Afghan war amputee Joe Townsend entered on a zip wire to light the flame.
Some 3000 volunteers are taking part in the show, which organisers have entitled Enlightenment.
The curtain-raiser to 11 days of sport, involving the traditional parade of many of the record 4200 athletes taking part, began with a fly-past by Aerobility, a charity that helps disabled people become pilots.
Six Paralympians and former competitors then flew into the stadium on golden wheelchairs.
Britain's first Paralympic Games gold medallist, Margaret Maughan, 84, had the honour of lighting the cauldron.
The Queen declared the London 2012 Paralympics officially open. It is the first time the monarch has officiated at the openings of both the Olympic and Paralympic Games, the BBC reports.
Organisers said the opening ceremony was intended to take the audience on a journey of discovery, inspired by the wonder of science, starting at the 18th century Enlightenment to the modern era.

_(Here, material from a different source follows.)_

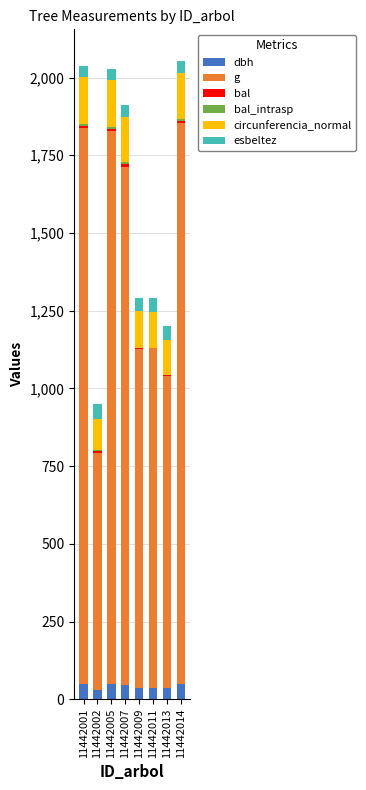

What is the maximum value for dbh?

48.0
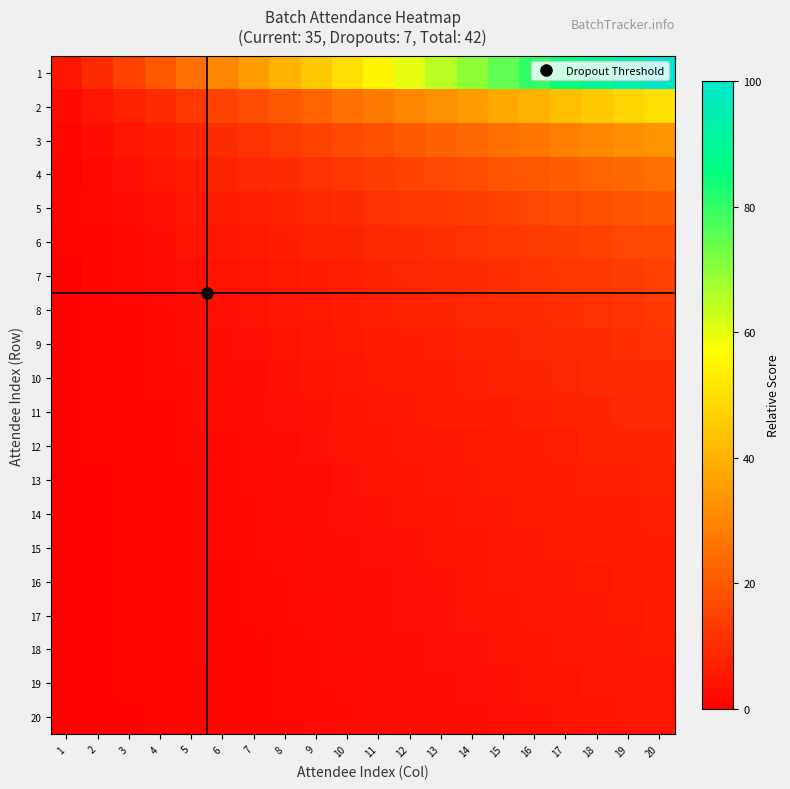

Which has a higher value, 3 or 19?

19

Thousands of people had earlier lined the streets to cheer on torchbearers as they took the Paralympic flame through London.
The beacon has been carried past some of London's most famous landmarks, from the Abbey Road zebra crossing made famous by the Beatles to Trafalgar Square, the Houses of Parliament, City Hall and Tower Bridge.
Athletes from 165 countries are taking part in the Games, including 24 from New Zealand.
New Zealand cyclists Fiona Southorn and Nathan Smith are competing on Thursday, along with swimmers Rebecca Dubber and Sophie Pascoe.